------ Available records

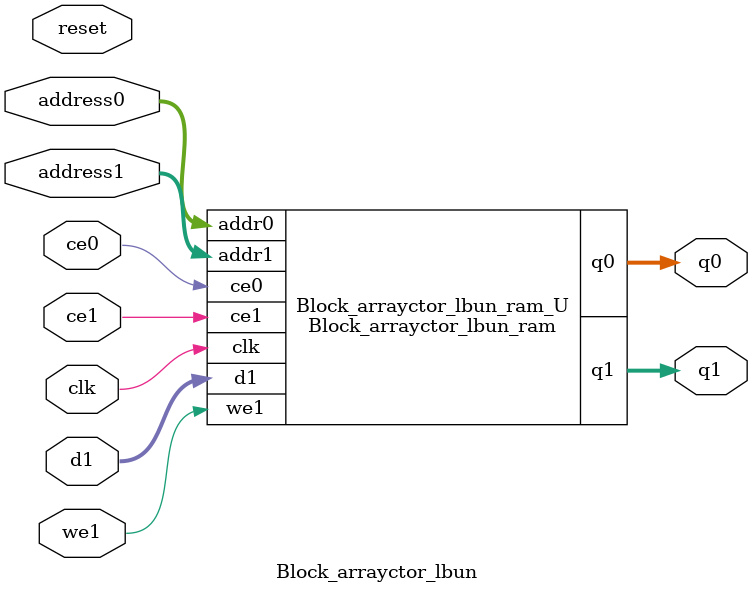
<source format=v>
`timescale 1 ns / 1 ps
module Block_arrayctor_lbun_ram (addr0, ce0, q0, addr1, ce1, d1, we1, q1,  clk);

parameter DWIDTH = 5;
parameter AWIDTH = 7;
parameter MEM_SIZE = 82;

input[AWIDTH-1:0] addr0;
input ce0;
output reg[DWIDTH-1:0] q0;
input[AWIDTH-1:0] addr1;
input ce1;
input[DWIDTH-1:0] d1;
input we1;
output reg[DWIDTH-1:0] q1;
input clk;

(* ram_style = "distributed" *)reg [DWIDTH-1:0] ram[0:MEM_SIZE-1];




always @(posedge clk)  
begin 
    if (ce0) begin
        q0 <= ram[addr0];
    end
end


always @(posedge clk)  
begin 
    if (ce1) begin
        if (we1) 
            ram[addr1] <= d1; 
        q1 <= ram[addr1];
    end
end


endmodule

`timescale 1 ns / 1 ps
module Block_arrayctor_lbun(
    reset,
    clk,
    address0,
    ce0,
    q0,
    address1,
    ce1,
    we1,
    d1,
    q1);

parameter DataWidth = 32'd5;
parameter AddressRange = 32'd82;
parameter AddressWidth = 32'd7;
input reset;
input clk;
input[AddressWidth - 1:0] address0;
input ce0;
output[DataWidth - 1:0] q0;
input[AddressWidth - 1:0] address1;
input ce1;
input we1;
input[DataWidth - 1:0] d1;
output[DataWidth - 1:0] q1;



Block_arrayctor_lbun_ram Block_arrayctor_lbun_ram_U(
    .clk( clk ),
    .addr0( address0 ),
    .ce0( ce0 ),
    .q0( q0 ),
    .addr1( address1 ),
    .ce1( ce1 ),
    .we1( we1 ),
    .d1( d1 ),
    .q1( q1 ));

endmodule


</source>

------------

* _Task directions_
Lines from the entries that contain the string "output" are what must be copied.

* _Solved exercise_
output reg[DWIDTH-1:0] q0;
output reg[DWIDTH-1:0] q1;
output[DataWidth - 1:0] q0;
output[DataWidth - 1:0] q1;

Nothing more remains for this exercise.